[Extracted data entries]
· · · ·

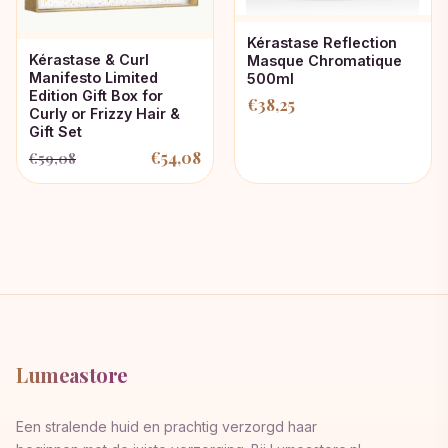
Kérastase Reflection
Kérastase & Curl
Masque Chromatique
Manifesto Limited
500ml
Edition Gift Box for
€
38,25
Curly or Frizzy Hair &
Gift Set
€
54,08
€
59,08
Oorspronkelijke
Huidige
prijs
prijs
was:
is:
€59,08.
€54,08.
Lumeastore
Een stralende huid en prachtig verzorgd haar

· · · ·

**Brief**. Can you render every line of text from all the items above as a numbered list, skipping any blank lines and leaving the pictures out?

**Problem solution**.
1. Kérastase Reflection
2. Kérastase & Curl
3. Masque Chromatique
4. Manifesto Limited
5. 500ml
6. Edition Gift Box for
7. €
8. 38,25
9. Curly or Frizzy Hair &
10. Gift Set
11. €
12. 54,08
13. €
14. 59,08
15. Oorspronkelijke
16. Huidige
17. prijs
18. prijs
19. was:
20. is:
21. €59,08.
22. €54,08.
23. Lumeastore
24. Een stralende huid en prachtig verzorgd haar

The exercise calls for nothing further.